Ama arılar ülkesi en çok, gençlerimize gelecek ufku verecek İbn Haldun gibi bilgelerin eksikliğini hissediyor.
Afacan bal arısı ana kraliçeyi dinledikten sonra hiç vakit kaybetmeden yolluğunu hazırladı ve yola koyuldu.
Ana kraliçenin bahsettiği İbn Haldun gibi bir bilge olabilmek için ilim yolculuğuna çıktı.
Dağlar ve denizler üzerinden geçti, başını okşayan sıcak rüzgârlardan kendisine İbn Haldun’dan bahsetmelerini istedi.
Zorlu bir yolculuğun ardından Mısıra ulaştı.
Sonunda ana kraliçenin bahsettiği o bilgeyi bulmuştu.
İlk defa bir filozof görmenin şaşkınlığını yaşayan bal arısı, İbn Haldun’a sordu:
– Ben bugüne kadar ülkemde bir tane bile filozof görmedim.
Ben de bir filozof olmak istiyorum ama nasıl bir yol izleyeceğimi hiç bilmiyorum.
İbn Haldun:
– Filozof; varlık üzerine, yani var olan her şey üzerine düşünen bir bilgedir.

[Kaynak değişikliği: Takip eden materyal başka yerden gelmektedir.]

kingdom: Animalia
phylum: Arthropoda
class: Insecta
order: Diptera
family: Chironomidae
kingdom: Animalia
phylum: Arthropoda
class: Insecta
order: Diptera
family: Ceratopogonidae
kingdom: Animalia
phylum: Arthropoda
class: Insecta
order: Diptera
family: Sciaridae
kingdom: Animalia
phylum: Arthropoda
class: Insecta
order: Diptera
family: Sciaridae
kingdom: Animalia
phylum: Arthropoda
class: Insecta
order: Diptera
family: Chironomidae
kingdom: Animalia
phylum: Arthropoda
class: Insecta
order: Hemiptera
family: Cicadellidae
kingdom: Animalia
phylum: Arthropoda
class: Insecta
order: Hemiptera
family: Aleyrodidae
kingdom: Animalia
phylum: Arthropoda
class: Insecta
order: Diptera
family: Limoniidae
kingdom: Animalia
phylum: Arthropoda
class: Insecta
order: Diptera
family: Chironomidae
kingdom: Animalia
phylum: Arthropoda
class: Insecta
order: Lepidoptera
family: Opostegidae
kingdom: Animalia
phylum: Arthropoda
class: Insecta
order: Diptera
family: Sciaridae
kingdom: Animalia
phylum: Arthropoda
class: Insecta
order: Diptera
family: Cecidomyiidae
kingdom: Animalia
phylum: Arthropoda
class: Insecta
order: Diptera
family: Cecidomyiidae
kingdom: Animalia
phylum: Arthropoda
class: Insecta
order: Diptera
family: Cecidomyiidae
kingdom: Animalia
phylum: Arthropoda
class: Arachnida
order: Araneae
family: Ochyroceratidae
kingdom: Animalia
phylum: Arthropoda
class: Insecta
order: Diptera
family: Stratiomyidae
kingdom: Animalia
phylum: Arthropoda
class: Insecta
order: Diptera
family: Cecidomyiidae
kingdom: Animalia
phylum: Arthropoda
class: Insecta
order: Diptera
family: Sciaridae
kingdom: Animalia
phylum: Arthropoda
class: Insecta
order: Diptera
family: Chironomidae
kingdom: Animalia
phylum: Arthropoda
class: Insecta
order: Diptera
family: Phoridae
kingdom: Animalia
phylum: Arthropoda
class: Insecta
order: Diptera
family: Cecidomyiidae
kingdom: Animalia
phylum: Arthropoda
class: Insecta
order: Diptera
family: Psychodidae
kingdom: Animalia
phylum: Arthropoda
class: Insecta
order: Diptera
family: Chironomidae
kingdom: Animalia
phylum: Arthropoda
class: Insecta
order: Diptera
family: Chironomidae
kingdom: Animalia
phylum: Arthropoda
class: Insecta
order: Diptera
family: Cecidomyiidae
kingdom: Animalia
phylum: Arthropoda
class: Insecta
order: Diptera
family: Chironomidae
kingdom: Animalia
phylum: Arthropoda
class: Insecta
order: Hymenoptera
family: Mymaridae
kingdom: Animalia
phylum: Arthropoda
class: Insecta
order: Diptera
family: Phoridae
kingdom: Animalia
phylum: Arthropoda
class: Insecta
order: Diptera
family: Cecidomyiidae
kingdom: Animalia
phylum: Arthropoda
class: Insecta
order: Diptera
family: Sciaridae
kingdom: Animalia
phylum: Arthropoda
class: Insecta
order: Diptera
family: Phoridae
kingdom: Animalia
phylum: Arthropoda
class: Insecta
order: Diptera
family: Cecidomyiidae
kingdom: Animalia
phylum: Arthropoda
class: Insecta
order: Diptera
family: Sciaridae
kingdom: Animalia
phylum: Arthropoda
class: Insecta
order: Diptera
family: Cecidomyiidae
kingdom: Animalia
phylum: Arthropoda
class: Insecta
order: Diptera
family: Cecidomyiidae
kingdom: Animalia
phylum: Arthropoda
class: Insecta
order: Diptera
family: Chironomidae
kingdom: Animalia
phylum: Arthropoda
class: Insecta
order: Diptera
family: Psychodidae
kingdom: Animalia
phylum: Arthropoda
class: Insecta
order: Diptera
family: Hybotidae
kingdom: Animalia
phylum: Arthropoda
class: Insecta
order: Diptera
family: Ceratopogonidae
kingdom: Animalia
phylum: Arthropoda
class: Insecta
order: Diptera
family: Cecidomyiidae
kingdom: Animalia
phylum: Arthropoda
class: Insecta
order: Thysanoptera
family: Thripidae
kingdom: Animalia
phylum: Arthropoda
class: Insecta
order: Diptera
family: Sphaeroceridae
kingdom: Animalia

Bir arının bal yapabilmek için yüzlerce çiçeği dolaşarak her birinden bir öz aldığını biliyorsun.
İşte filozof da o bal arısı gibi bir düşünce üretebilmek için yüzlerce kitap okur ve onların üzerinde günlerce, aylarca hatta yıllarca düşünür.
Bal arısı, İbn Haldun’dan bir süre ders aldıktan sonra ülkesine geri döndü.
Kır çiçekleriyle dolu dağlarda yalnız başına tarih ve zaman üzerine düşünmeye başladı.
Tarihteki savaş, göç gibi olayları inceleyerek onların ortak noktalarını tespit etmeye çalıştı.
Filozofun zora talip olan bir kişi olduğunu anlayan bal arısı, arılar ülkesinde kapı kapı dolaşarak mutlu bir geleceğe ulaşabilmek için evleri ve iş yerlerini inşa ederken gösterişten kaçınılması gerektiğini anlattı.
Tarihî olayların kanunlarını bulmak için sürekli düşünen ve tarih felsefesi kitapları yazan bal arısı, bütün bu gayretlerinin ardından bal vermeye başlamıştı.
Bal vermeye başlayınca anladı ki, o da yüzyıllar boyunca ülkesini aydınlatacak bir filozof olmuştu.